Extract to read:
+ + + + + + +

[PATCH 01/15] misc: nnpi: Document NNP-I's driver overview

From: Guy Zadicario <guy.zadicario@intel.com>
To: gregkh@linuxfoundation.org, linux-kernel@vger.kernel.org
Cc: olof@lixom.net, alexander.shishkin@linux.intel.com,
	andriy.shevchenko@intel.com, yochai.shefi-simchon@intel.com,
	guy.zadicario@intel.com
Subject: [PATCH 01/15] misc: nnpi: Document NNP-I's driver overview
Date: Wed, 12 May 2021 10:10:32 +0300	[thread overview]
Message-ID: <20210512071046.34941-2-guy.zadicario@intel.com> (raw)
In-Reply-To: <20210512071046.34941-1-guy.zadicario@intel.com>

Introduce overview documentation for NNP-I card and driver
to let new readers of the driver understand better the
driver and the NNP-I device.

Signed-off-by: Guy Zadicario <guy.zadicario@intel.com>
Reviewed-by: Alexander Shishkin <alexander.shishkin@linux.intel.com>
---
 Documentation/misc-devices/index.rst      |   1 +
 Documentation/misc-devices/intel-nnpi.rst | 237 ++++++++++++++++++++++++++++++
 2 files changed, 238 insertions(+)
 create mode 100644 Documentation/misc-devices/intel-nnpi.rst

diff --git a/Documentation/misc-devices/index.rst b/Documentation/misc-devices/index.rst
index 30ac58f..7f14fc4 100644
--- a/Documentation/misc-devices/index.rst
+++ b/Documentation/misc-devices/index.rst
@@ -22,6 +22,7 @@ fit into other categories.
    dw-xdata-pcie
    ibmvmc
    ics932s401
+   intel-nnpi
    isl29003
    lis3lv02d
    max6875
diff --git a/Documentation/misc-devices/intel-nnpi.rst b/Documentation/misc-devices/intel-nnpi.rst
new file mode 100644
index 0000000..cb67fb4
--- /dev/null
+++ b/Documentation/misc-devices/intel-nnpi.rst
@@ -0,0 +1,237 @@
+.. SPDX-License-Identifier: GPL-2.0-ONLY
+
+======================================================================
+Device driver for Intel NNP-I (Neural Network Processor for Inference)

+ + + + + + +

Given entries:
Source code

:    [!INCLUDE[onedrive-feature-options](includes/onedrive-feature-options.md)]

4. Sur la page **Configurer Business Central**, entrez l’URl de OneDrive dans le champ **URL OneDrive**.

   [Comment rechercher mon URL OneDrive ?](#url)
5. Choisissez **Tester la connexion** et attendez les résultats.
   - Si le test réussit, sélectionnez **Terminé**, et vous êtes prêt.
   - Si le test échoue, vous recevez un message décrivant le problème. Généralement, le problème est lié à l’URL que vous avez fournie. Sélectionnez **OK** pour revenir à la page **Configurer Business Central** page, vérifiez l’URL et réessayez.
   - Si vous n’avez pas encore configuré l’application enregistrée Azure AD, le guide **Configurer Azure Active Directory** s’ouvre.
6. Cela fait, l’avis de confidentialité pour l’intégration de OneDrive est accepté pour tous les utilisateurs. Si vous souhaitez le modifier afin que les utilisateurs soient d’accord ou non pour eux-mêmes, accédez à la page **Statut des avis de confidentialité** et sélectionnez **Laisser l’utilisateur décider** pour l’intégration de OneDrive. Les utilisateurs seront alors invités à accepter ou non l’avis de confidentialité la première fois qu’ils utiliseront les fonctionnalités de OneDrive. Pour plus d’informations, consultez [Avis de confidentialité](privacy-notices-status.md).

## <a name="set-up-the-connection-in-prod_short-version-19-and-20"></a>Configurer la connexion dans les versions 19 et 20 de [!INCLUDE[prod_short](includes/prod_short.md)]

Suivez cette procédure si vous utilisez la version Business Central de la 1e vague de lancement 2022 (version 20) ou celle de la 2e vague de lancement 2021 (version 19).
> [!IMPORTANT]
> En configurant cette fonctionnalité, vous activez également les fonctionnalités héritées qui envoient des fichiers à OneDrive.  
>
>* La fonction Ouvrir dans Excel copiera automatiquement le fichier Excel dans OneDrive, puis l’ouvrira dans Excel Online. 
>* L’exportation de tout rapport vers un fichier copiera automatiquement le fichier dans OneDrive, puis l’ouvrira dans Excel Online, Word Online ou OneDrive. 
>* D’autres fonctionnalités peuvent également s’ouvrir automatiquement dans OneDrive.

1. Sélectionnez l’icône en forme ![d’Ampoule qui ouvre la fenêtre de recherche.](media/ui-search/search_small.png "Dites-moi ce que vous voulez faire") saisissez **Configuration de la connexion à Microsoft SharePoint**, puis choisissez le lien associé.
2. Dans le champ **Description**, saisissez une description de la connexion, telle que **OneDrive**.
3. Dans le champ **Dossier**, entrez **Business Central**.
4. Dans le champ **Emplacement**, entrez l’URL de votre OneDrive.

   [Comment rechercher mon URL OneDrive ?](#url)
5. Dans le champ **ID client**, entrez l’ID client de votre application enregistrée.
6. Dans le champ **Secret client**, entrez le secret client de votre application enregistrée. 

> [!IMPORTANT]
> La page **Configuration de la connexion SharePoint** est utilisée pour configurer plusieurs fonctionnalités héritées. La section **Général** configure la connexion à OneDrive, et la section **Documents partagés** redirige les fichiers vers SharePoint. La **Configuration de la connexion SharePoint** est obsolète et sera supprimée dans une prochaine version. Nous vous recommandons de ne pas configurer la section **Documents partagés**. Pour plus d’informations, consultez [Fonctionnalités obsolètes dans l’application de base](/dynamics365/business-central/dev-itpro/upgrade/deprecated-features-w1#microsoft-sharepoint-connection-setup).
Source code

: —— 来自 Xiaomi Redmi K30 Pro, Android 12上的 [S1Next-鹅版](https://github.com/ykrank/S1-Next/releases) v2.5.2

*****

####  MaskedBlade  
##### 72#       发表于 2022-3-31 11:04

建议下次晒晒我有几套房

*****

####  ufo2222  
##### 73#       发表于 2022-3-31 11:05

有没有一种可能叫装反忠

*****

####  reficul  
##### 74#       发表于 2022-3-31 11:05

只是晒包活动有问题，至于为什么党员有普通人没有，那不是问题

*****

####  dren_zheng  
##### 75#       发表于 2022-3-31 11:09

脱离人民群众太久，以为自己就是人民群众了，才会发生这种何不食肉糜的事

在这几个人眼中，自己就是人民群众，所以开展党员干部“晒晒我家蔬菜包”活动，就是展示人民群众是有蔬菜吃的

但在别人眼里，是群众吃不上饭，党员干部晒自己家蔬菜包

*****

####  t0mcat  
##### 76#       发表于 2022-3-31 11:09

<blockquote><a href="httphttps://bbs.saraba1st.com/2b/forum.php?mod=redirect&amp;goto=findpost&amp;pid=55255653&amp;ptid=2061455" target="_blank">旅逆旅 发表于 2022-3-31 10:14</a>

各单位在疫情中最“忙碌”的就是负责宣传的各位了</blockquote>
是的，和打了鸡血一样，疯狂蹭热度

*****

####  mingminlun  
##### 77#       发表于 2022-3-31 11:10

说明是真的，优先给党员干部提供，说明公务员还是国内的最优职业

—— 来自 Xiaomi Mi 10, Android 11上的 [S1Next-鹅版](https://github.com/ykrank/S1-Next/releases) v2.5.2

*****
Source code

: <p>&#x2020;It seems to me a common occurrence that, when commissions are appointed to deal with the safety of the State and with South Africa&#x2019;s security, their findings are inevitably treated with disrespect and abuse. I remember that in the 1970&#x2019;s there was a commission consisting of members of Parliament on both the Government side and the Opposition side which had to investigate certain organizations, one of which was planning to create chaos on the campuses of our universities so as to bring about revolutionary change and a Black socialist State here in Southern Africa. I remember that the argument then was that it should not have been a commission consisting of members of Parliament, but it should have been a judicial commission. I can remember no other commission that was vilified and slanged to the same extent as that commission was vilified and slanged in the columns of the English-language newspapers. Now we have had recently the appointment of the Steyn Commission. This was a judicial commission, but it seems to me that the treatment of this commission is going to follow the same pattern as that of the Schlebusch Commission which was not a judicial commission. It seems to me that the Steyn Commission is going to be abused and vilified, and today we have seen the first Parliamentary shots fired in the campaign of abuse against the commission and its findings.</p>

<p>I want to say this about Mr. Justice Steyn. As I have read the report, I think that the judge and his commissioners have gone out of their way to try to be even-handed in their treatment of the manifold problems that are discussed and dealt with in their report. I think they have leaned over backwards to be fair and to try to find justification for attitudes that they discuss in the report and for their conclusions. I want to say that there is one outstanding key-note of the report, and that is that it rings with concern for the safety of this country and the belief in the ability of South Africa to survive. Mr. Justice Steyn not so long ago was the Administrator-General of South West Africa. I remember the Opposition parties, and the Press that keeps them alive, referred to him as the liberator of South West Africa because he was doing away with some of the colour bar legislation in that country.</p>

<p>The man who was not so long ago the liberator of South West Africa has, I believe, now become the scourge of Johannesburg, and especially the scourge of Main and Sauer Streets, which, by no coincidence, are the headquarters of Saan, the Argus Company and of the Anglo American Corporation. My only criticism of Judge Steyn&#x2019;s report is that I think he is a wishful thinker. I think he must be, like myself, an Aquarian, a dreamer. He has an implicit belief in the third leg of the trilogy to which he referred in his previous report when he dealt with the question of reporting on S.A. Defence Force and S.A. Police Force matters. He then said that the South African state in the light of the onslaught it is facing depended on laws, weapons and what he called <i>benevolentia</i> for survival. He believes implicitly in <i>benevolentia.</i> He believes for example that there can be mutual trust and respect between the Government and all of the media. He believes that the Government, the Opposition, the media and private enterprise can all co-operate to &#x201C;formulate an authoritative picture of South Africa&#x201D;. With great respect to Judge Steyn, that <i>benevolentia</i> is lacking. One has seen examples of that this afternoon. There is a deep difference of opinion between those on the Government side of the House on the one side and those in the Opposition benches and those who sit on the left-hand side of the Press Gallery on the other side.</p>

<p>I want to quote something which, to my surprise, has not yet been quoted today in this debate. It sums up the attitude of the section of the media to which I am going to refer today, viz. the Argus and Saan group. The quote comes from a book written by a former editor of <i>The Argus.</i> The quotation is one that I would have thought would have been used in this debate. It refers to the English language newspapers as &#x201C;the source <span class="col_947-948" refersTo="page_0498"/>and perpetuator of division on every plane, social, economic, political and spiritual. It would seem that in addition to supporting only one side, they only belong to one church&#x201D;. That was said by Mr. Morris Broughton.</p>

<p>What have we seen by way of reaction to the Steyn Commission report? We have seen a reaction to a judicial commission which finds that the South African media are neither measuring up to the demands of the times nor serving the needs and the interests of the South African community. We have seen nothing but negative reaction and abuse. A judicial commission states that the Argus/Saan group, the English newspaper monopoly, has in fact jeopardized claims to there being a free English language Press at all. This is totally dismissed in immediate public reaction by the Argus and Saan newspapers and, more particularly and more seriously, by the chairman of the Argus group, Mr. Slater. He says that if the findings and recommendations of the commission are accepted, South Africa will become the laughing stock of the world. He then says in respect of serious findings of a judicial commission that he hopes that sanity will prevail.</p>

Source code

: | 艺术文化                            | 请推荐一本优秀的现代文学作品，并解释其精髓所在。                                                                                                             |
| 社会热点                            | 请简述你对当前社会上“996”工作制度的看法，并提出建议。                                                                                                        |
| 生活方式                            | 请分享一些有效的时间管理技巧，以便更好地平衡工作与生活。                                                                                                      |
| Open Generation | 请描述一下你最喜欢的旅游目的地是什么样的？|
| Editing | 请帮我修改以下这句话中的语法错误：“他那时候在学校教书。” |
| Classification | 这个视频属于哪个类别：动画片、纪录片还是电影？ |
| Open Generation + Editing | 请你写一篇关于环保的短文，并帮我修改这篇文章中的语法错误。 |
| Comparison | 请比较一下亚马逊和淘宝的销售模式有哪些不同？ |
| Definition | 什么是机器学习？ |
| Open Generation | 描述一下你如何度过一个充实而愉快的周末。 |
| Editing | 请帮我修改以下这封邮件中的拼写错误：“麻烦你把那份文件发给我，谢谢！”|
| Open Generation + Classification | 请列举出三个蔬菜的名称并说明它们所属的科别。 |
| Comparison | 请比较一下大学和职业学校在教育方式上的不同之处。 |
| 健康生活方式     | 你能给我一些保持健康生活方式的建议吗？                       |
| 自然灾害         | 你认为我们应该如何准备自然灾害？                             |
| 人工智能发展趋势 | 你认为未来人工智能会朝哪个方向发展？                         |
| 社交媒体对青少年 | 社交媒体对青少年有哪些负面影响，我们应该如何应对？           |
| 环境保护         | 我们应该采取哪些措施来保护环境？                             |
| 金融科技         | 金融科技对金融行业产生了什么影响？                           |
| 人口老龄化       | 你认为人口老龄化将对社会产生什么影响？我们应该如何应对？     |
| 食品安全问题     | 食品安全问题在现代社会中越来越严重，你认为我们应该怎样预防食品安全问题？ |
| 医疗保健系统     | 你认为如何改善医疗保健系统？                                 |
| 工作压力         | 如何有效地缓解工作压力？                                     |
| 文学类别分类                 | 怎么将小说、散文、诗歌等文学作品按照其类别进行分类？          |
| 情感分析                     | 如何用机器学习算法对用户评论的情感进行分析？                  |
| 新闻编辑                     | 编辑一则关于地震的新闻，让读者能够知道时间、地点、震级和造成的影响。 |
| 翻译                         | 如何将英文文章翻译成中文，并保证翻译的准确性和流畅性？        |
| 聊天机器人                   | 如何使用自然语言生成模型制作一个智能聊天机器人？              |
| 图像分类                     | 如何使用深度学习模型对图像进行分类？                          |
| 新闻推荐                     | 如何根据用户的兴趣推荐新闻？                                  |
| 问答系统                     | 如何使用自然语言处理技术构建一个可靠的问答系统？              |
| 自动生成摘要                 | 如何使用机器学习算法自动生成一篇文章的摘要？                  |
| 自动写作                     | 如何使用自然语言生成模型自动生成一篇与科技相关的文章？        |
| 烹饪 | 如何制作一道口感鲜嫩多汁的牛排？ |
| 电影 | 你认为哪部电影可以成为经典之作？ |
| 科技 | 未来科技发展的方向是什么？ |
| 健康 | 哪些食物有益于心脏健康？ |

+ + + + + + +

Activity list:
1. For each statement about the NNP-I patch, say yes or no, and quote the words of the patch that decide it: (a) The patch creates a new file named intel-nnpi.rst. (b) Olof reviewed the patch. (c) The patch adds 238 lines in total across two files.
2. Print the part of the NNP-I patch from "Signed-off-by: Guy Zadicario" up to and including "into other categories.".
You won't need the entries.

Answers to the problems:
1.
(a) Yes: "create mode 100644 Documentation/misc-devices/intel-nnpi.rst"
(b) No: "Reviewed-by: Alexander Shishkin <alexander.shishkin@linux.intel.com>"
(c) Yes: "2 files changed, 238 insertions(+)"

2.
Signed-off-by: Guy Zadicario <guy.zadicario@intel.com>
Reviewed-by: Alexander Shishkin <alexander.shishkin@linux.intel.com>
---
 Documentation/misc-devices/index.rst      |   1 +
 Documentation/misc-devices/intel-nnpi.rst | 237 ++++++++++++++++++++++++++++++
 2 files changed, 238 insertions(+)
 create mode 100644 Documentation/misc-devices/intel-nnpi.rst

diff --git a/Documentation/misc-devices/index.rst b/Documentation/misc-devices/index.rst
index 30ac58f..7f14fc4 100644
--- a/Documentation/misc-devices/index.rst
+++ b/Documentation/misc-devices/index.rst
@@ -22,6 +22,7 @@ fit into other categories.